Mon nouveau cahier d’écriture GS-CP : l’interview de Marie-Thérèse Zerbato-Poudou
1. Bonjour Marie-Thérèse Zerbato-Poudou.
Pour commencer, pouvez-vous vous présenter en quelques mots ?
Je travaille sur la question de la maîtrise graphique pour l’apprentissage de l’écriture des enfants de maternelle depuis plus de 30 ans.
Ma thèse, qui portait sur la question de l’enseignement de l’écriture et plus particulièrement, sur la relation entre la trace et le sens, m’a ouvert les portes de la formation d’enseignants, grâce à un poste de maître de conférences en IUFM.
Mon cursus en tant qu’enseignante de maternelle, plus de 27 ans, m’a permis d’être pleinement concernée par l’adaptation des recherches universitaires aux démarches pédagogiques.
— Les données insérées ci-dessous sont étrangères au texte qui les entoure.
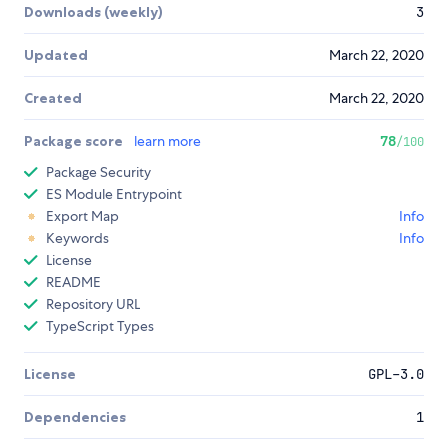
Downloads (weekly)
3
Updated
March 22, 2020
Created
March 22, 2020
Package score
learn more
78
/100
Package Security
ES Module Entrypoint
Export Map
Info
Keywords
Info
License
README
Repository URL
TypeScript Types
License
GPL-3.0
Dependencies
1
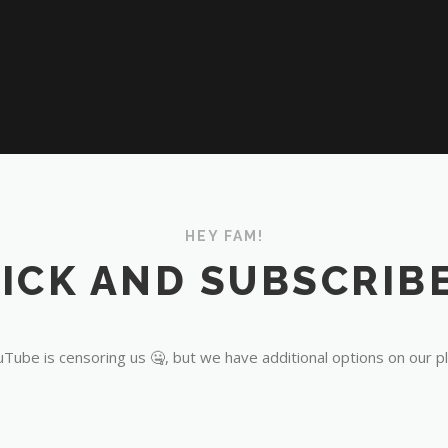
HEY FAM!
ICK AND SUBSCRIBE
Tube is censoring us 🤐, but we have additional options on our p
Retraitée depuis plus de 10 ans, je continue à m’intéresser à cette problématique, à chercher des solutions aux problèmes rencontrés par les élèves et à publier à ce sujet.
2. Comment est né ce projet de cahier ?
En observant les copies de mots en cursive d’élèves de grande section de maternelle, mais aussi de cp, j’ai remarqué la récurrence de certaines maladresses préjudiciables à la reconnaissance des lettres :
erreurs de ligatures, déformations, introduction d’éléments superflus qui altèrent la nature du mot et parfois même le sens, même si ceux-ci présentent peu de difficulté graphique.
Ce constat m’a conduit à penser que le choix de la forme des lettres est certainement un facteur en grande partie responsable de ces imperfections, en particulier au regard de l’organisation de leurs traits d’attaque et de sortie.
Jusqu’ici, peu de modèles pour l’enseignement de l’écriture cursive ont questionné la pertinence de la structure des lettres pour en faciliter l’apprentissage. Le cahier que je propose tente de résoudre cette question.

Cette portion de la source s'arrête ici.